A veces pensaba que era por las personas, que había tenido suerte de conocer a gente extraordinaria y eso era todo. Y sí que había tenido esa suerte pero sé que si las hubiera conocido en otro contexto, cultural o de barrio o de un bar, la relación habría sido diferente. Para explicar esa diferencia hoy alguien usaría, seguramente, la expresión zona de confort: la clave estaba, diría, en que salíamos de nuestra zona de confort pero no creo demasiado en esa expresión. Antes se llamaba refugio, o guarida, o pasar un rato al abrigo de los vientos. Antes sabíamos que las zonas de confort son portátiles y necesarias y que no implican conformismo ni pereza sino, casi siempre, tiempo para reagruparse y volver a comenzar. No era, creo, salir de nuestra zona de confort lo que hacíamos al ir a un campo de trabajo sino, con frecuencia, lo contrario: salir de algunas rutinas que muerden, de lo cotidiano que a veces pesa, de las certidumbres que pueden parecerse a una amenaza y, a muchos kilómetros, entre marcos de ventana desvencijados y organizaciones un tanto caóticas y un montón de tareas por hacer, encontrar, sin embargo, ahí, en el centro de variadas y pequeñas catastróficas aventuras, una zona que nos acogía y donde nos refugiábamos en la misma medida en que también procurábamos acoger y dar abrigo.

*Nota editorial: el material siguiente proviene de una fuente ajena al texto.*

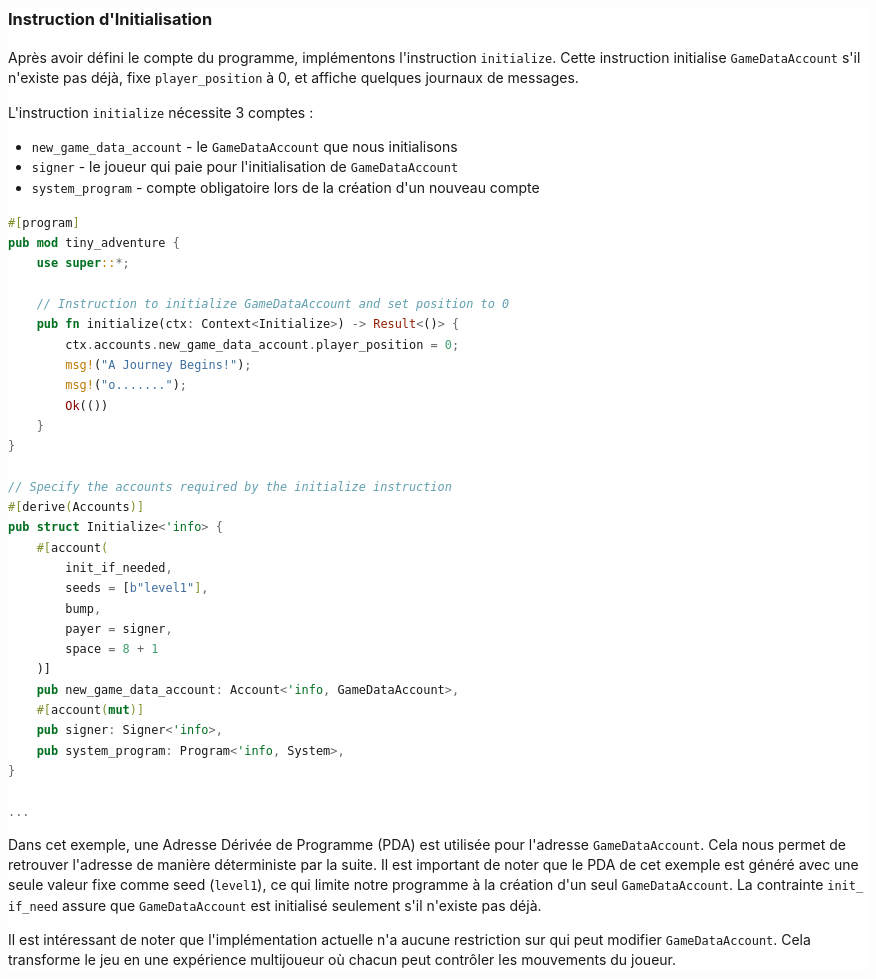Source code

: ### Instruction d'Initialisation

Après avoir défini le compte du programme, implémentons l'instruction `initialize`. Cette instruction initialise `GameDataAccount` s'il n'existe pas déjà, fixe `player_position` à 0, et affiche quelques journaux de messages.

L'instruction `initialize` nécessite 3 comptes :

- `new_game_data_account` - le `GameDataAccount` que nous initialisons
- `signer` - le joueur qui paie pour l'initialisation de `GameDataAccount`
- `system_program` - compte obligatoire lors de la création d'un nouveau compte

```rust
#[program]
pub mod tiny_adventure {
    use super::*;

    // Instruction to initialize GameDataAccount and set position to 0
    pub fn initialize(ctx: Context<Initialize>) -> Result<()> {
        ctx.accounts.new_game_data_account.player_position = 0;
        msg!("A Journey Begins!");
        msg!("o.......");
        Ok(())
    }
}

// Specify the accounts required by the initialize instruction
#[derive(Accounts)]
pub struct Initialize<'info> {
    #[account(
        init_if_needed,
        seeds = [b"level1"],
        bump,
        payer = signer,
        space = 8 + 1
    )]
    pub new_game_data_account: Account<'info, GameDataAccount>,
    #[account(mut)]
    pub signer: Signer<'info>,
    pub system_program: Program<'info, System>,
}

...
```

Dans cet exemple, une Adresse Dérivée de Programme (PDA) est utilisée pour l'adresse `GameDataAccount`. Cela nous permet de retrouver l'adresse de manière déterministe par la suite. Il est important de noter que le PDA de cet exemple est généré avec une seule valeur fixe comme seed (`level1`), ce qui limite notre programme à la création d'un seul `GameDataAccount`. La contrainte `init_if_need` assure que `GameDataAccount` est initialisé seulement s'il n'existe pas déjà.

Il est intéressant de noter que l'implémentation actuelle n'a aucune restriction sur qui peut modifier `GameDataAccount`. Cela transforme le jeu en une expérience multijoueur où chacun peut contrôler les mouvements du joueur.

Cuando algo te gusta tanto, quieres difundirlo y extenderlo. Después de un par de campos de trabajo propuse hacer uno en la escuela autogestionaria en donde colaboraba. Y así fue. Creo que a cualquier grupo que haya puesto en marcha un campo lo podrían contratar para dirigir un país y medio, varias multinacionales y una colonia lunar. Porque si lograron que treinta seres desconocidos se entendieran en lenguas diferentes, que durante quince días tuviera cada uno algo concreto que hacer, que se alimentaran y durmieran y alquilaran un andamio, y lo devolvieran intacto, y tuvieran seguros médicos y nadie se rompiera la cabeza pero si un tobillo y una alergia y amores arrebatados y vibrantes desamores y producir un resultado útil para toda una comunidad, y si además lograron que aunque a veces empezara a cundir el pánico, nunca terminara de hacerlo y que todo aquello sucediese con veinte años o por ahí, y surgieran como bosques enteros algunas de las amistades que siguen apuntalando nuestra vida, si todo eso logramos, entonces, ¿qué pequeña minucia facilísima sería para nosotras y nosotros hacernos cargo del gobierno mundial?

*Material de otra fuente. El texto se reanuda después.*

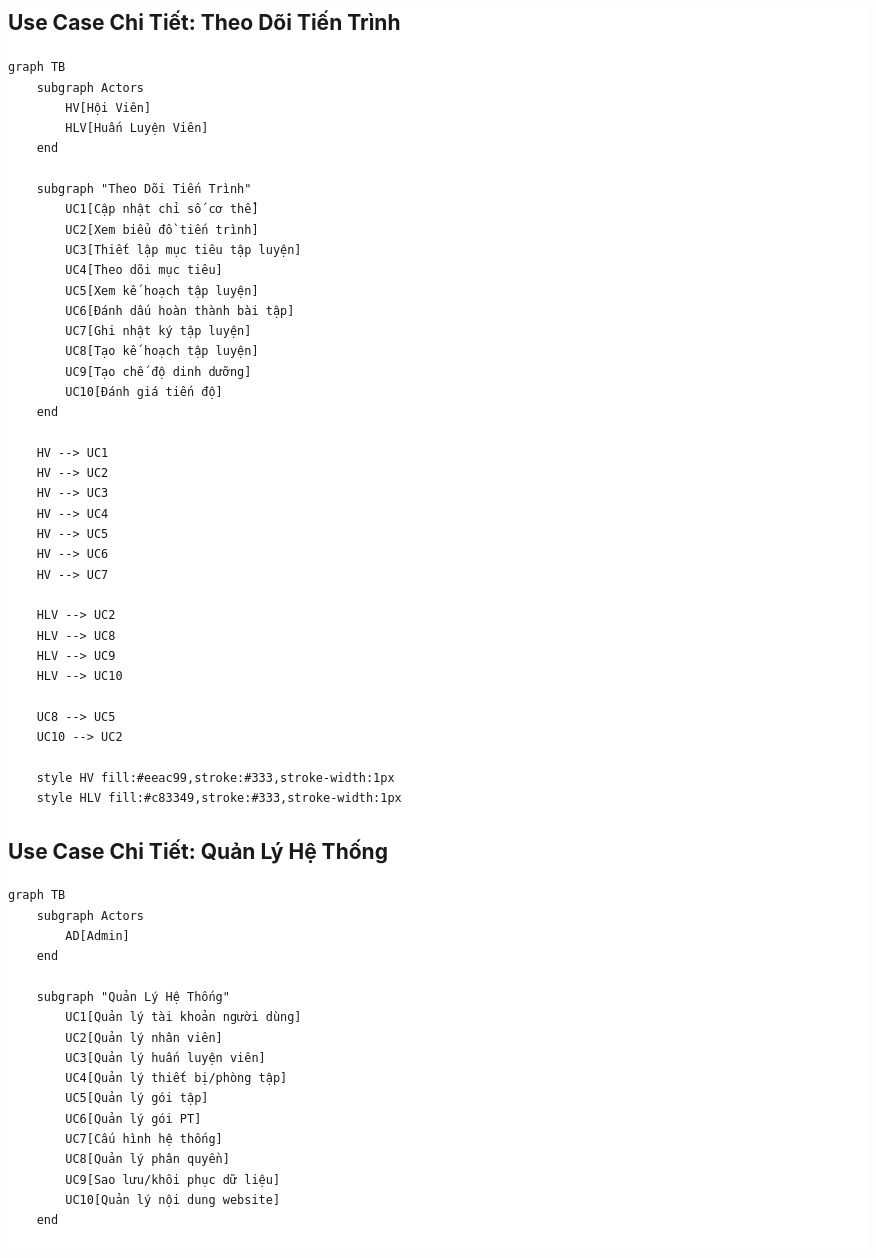 ## Use Case Chi Tiết: Theo Dõi Tiến Trình

```mermaid
graph TB
    subgraph Actors
        HV[Hội Viên]
        HLV[Huấn Luyện Viên]
    end
    
    subgraph "Theo Dõi Tiến Trình"
        UC1[Cập nhật chỉ số cơ thể]
        UC2[Xem biểu đồ tiến trình]
        UC3[Thiết lập mục tiêu tập luyện]
        UC4[Theo dõi mục tiêu]
        UC5[Xem kế hoạch tập luyện]
        UC6[Đánh dấu hoàn thành bài tập]
        UC7[Ghi nhật ký tập luyện]
        UC8[Tạo kế hoạch tập luyện]
        UC9[Tạo chế độ dinh dưỡng]
        UC10[Đánh giá tiến độ]
    end
    
    HV --> UC1
    HV --> UC2
    HV --> UC3
    HV --> UC4
    HV --> UC5
    HV --> UC6
    HV --> UC7
    
    HLV --> UC2
    HLV --> UC8
    HLV --> UC9
    HLV --> UC10
    
    UC8 --> UC5
    UC10 --> UC2
    
    style HV fill:#eeac99,stroke:#333,stroke-width:1px
    style HLV fill:#c83349,stroke:#333,stroke-width:1px
```

## Use Case Chi Tiết: Quản Lý Hệ Thống

```mermaid
graph TB
    subgraph Actors
        AD[Admin]
    end
    
    subgraph "Quản Lý Hệ Thống"
        UC1[Quản lý tài khoản người dùng]
        UC2[Quản lý nhân viên]
        UC3[Quản lý huấn luyện viên]
        UC4[Quản lý thiết bị/phòng tập]
        UC5[Quản lý gói tập]
        UC6[Quản lý gói PT]
        UC7[Cấu hình hệ thống]
        UC8[Quản lý phân quyền]
        UC9[Sao lưu/khôi phục dữ liệu]
        UC10[Quản lý nội dung website]
    end
    
```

Cantaba Silvio Rodríguez: “Soltar todo y largarse, qué maravilla,/ atesorando sólo huesos nutrientes, y lanzarse al camino pisando arcilla,/destino a las estrellas resplandecientes”. Varias veces lo hicimos: soltar todo y largarnos, pero nuestro destino no estaba en las estrellas resplandecientes sino en proyectos urgentes, comunitarios, donde a veces dimos más la lata que otra cosa, y alguien tuvo que venir a sacar el clavo que habíamos puesto mal y ponerlo de nuevo, y otras veces hicimos las cosas bien.

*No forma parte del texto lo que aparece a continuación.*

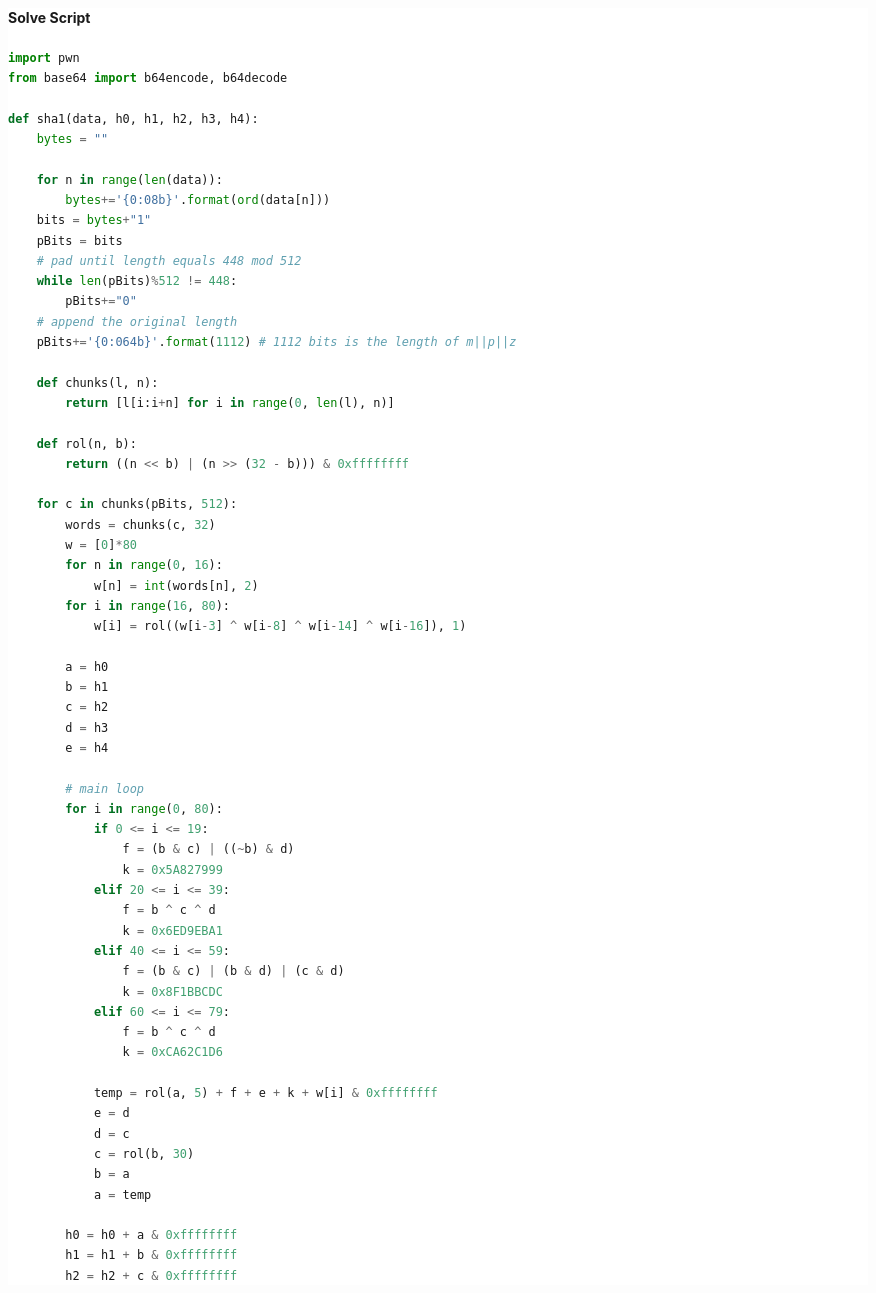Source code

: #### Solve Script
```python
import pwn
from base64 import b64encode, b64decode

def sha1(data, h0, h1, h2, h3, h4):
	bytes = ""

	for n in range(len(data)):
		bytes+='{0:08b}'.format(ord(data[n]))
	bits = bytes+"1"
	pBits = bits
	# pad until length equals 448 mod 512
	while len(pBits)%512 != 448:
		pBits+="0"
	# append the original length
	pBits+='{0:064b}'.format(1112) # 1112 bits is the length of m||p||z

	def chunks(l, n):
		return [l[i:i+n] for i in range(0, len(l), n)]

	def rol(n, b):
		return ((n << b) | (n >> (32 - b))) & 0xffffffff

	for c in chunks(pBits, 512): 
		words = chunks(c, 32)
		w = [0]*80
		for n in range(0, 16):
			w[n] = int(words[n], 2)
		for i in range(16, 80):
			w[i] = rol((w[i-3] ^ w[i-8] ^ w[i-14] ^ w[i-16]), 1)  

		a = h0
		b = h1
		c = h2
		d = h3
		e = h4

		# main loop
		for i in range(0, 80):
			if 0 <= i <= 19:
				f = (b & c) | ((~b) & d)
				k = 0x5A827999
			elif 20 <= i <= 39:
				f = b ^ c ^ d
				k = 0x6ED9EBA1
			elif 40 <= i <= 59:
				f = (b & c) | (b & d) | (c & d) 
				k = 0x8F1BBCDC
			elif 60 <= i <= 79:
				f = b ^ c ^ d
				k = 0xCA62C1D6

			temp = rol(a, 5) + f + e + k + w[i] & 0xffffffff
			e = d
			d = c
			c = rol(b, 30)
			b = a
			a = temp

		h0 = h0 + a & 0xffffffff
		h1 = h1 + b & 0xffffffff
		h2 = h2 + c & 0xffffffff
```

No vamos presumiendo, no nos gusta presumir y recordamos, en frase memorable de Lluis Casals, que las personas, todas, tenemos nuestras “little contradictions”. Seguro que pudimos haberlo hecho mejor. Pero lo hicimos, fue agradable y peligroso, fue tranquilo y sorprendente, fue y sigue siendo la prueba de que la buena gente está por todas partes, y de que, cuando se pone en camino y se reúne, que es como unirse dos veces, con otra buena gente, entonces, casi todo tiene arreglo.